Остромов, или Ученик чародея | страница 92



— Да и я почти пришла, — сказала она весело, пробуя свести все на шутку.

— Названо и скреплено, — повторил он.

— Да, да, конечно. А правда, какой холодный человек Михаил Алексеевич?

— Отчего вам так кажется?

— Очень, очень холодный человек, — произнесла Надя задумчиво. — Я люблю его стихи, мне нравится у него бывать, но, кажется, случись со мной что — он не заметит. И я никогда не рассказала бы ему ничего о себе.

— Расскажите мне, — предложил он.

— В другой раз. Мы пришли.

— Когда будет этот другой раз?

— Я не знаю, — сказала она виновато. — Вы теперь знаете адрес. Напишите мне, когда будет кружок, и я приду.

— Слово? — спросил он без улыбки.

— Названо и скреплено.

И устраиваясь в постели, она радостно подумала, что в другой раз непременно расскажет ему больше. Он был странный, но она ему понравилась, этого не скроешь, и с ним было просто, как с близким. А Михаил Алексеевич хороший, но все-таки очень, очень холодный человек.

Глава четвертая

1

Южанину на севере трудно. Он не понимает, отчего никто никому не рад.

Южные люди встречаются, как родня. Даже и полузнакомые, они раскланиваются. Юг словно в заговоре, все возросли под солнцем, щедро изливающимся на каждого; всего хватает на всех. Северянин встречному не рад: еще один претендент на жизненное пространство. Уходи, самому не хватает. Даня знал, что Питер суров, но не знал, что Питер жаден, мелочен, скареден, щелочен.

Сидеть на шее у дяди нельзя было. Разумеется, Алексей Алексеич не назвал бы это сиденьем на шее, и больше того — оскорбился бы. Но до экзаменов оставались два месяца, и нужно было устроиться хоть временно. Даня спрашивал себя: что наименее постыдно? Тайная мысль его была о газете.

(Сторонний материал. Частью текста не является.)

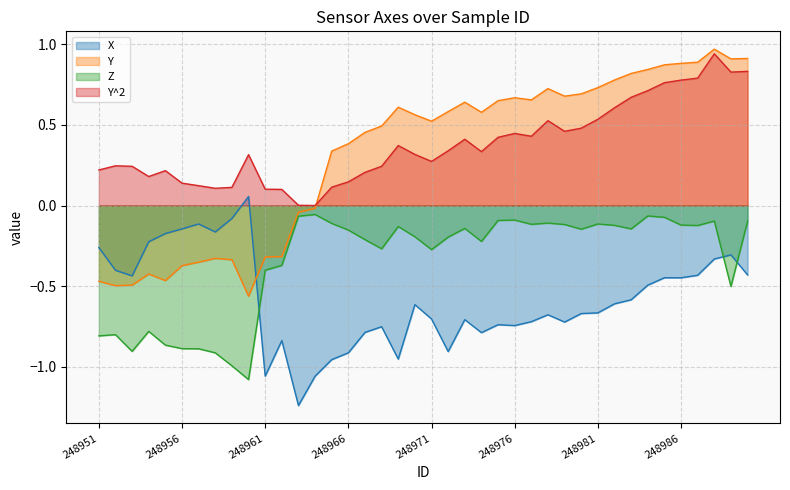

How many negative values does the Y series have?

14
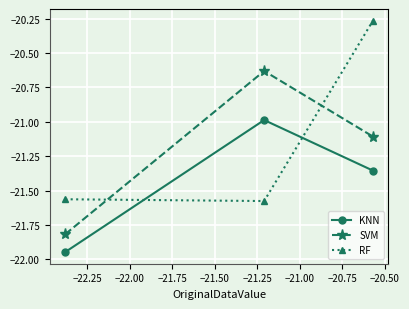

Rank the series by their average value, from highest to lowest.

RF, SVM, KNN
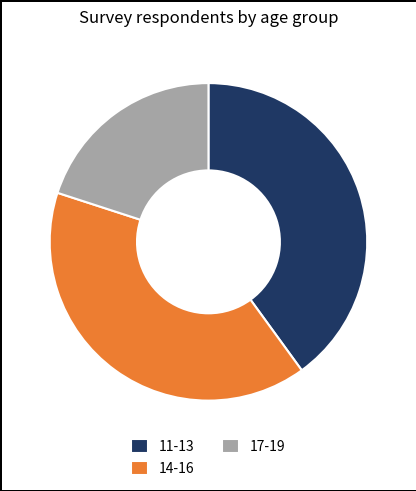

What is the smallest slice in the pie chart?

17-19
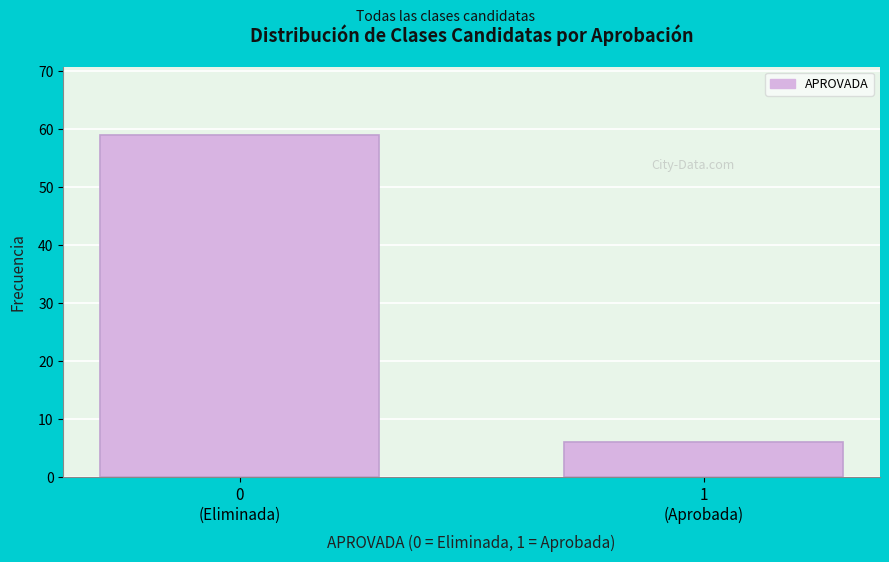

Reading right to left, transcribe all the data shown in this chart.

6	59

В том, чтобы переводить, была изначальная неправильность: переводили сплошь и рядом, он знал это еще по письмам немногих материнских друзей, пожелавших остаться. Тут ощущался, во-первых, паразитизм, выплывание на чужой лодке, а во-вторых, в этом было что-то вроде бесконечно откладываемого пробуждения, когда понимаешь, что надо встать, но холодно. В Крыму бывает переломный день, когда особенно спится. Море приобретает свинцовый тон, небо склоняется над ним, как родня над тяжелобольным: все шло тихо, и думалось, обойдется, как вдруг он за ночь стал другим существом, в котором идут иные процессы. Может быть, это даже выздоровление, но мы не знаем, какой ценой оно куплено. Допустим, разбойник, только что бушевавший и бившийся в берега, дал обет переродиться и стать другим, и вот ему дарована жизнь, но платой стало осознание прежних грехов — он лежит суровый, неподвижный, погрузившись в себя, в ужасе созерцая прошлое, и небо в странном любопытстве смотрит на это новое существо. Что же, значит, и мне измениться? Изволь, я тоже стану свинцово. Этот день наступает обычно в ноябре, после буйства октябрьских штормов, и если в октябре еще тепло и, кажется, обратимо — то в ноябре уже мертвенно; былой избыток сил переродился в страшное, бело-синее, мутное на горизонте спокойствие, и потому-то так трудно разомкнуть глаза. Но разомкнуть надо, не вечно греться в убогом тепле; Даня ненавидел промежуточные состояния. Переводить — как раз и было чем-то вроде спасения под одеялом. Точнее он сам бы не объяснил. Следовало сделать шаг наружу и начать взаимодействовать с этим миром, лежащим после октябрьского буйства в свинцовом оцепенении. Газета была единственным, что позволяло быть среди всего этого и все-таки не участвовать; ниша летописца предполагает некую отдельность, о которой Даня мечтал втайне. Газета манила. Он мог бы писать о чем угодно, слог был, — и, может быть, даже как-то влиять… напоминать прежние слова… перемигиваться с теми, кто помнит… Он и помыслить не мог, что первым условием приема в газету было именно неумение писать; то, что представлялось ему при чтении «Красной» издержками стиля, было самим этим стилем.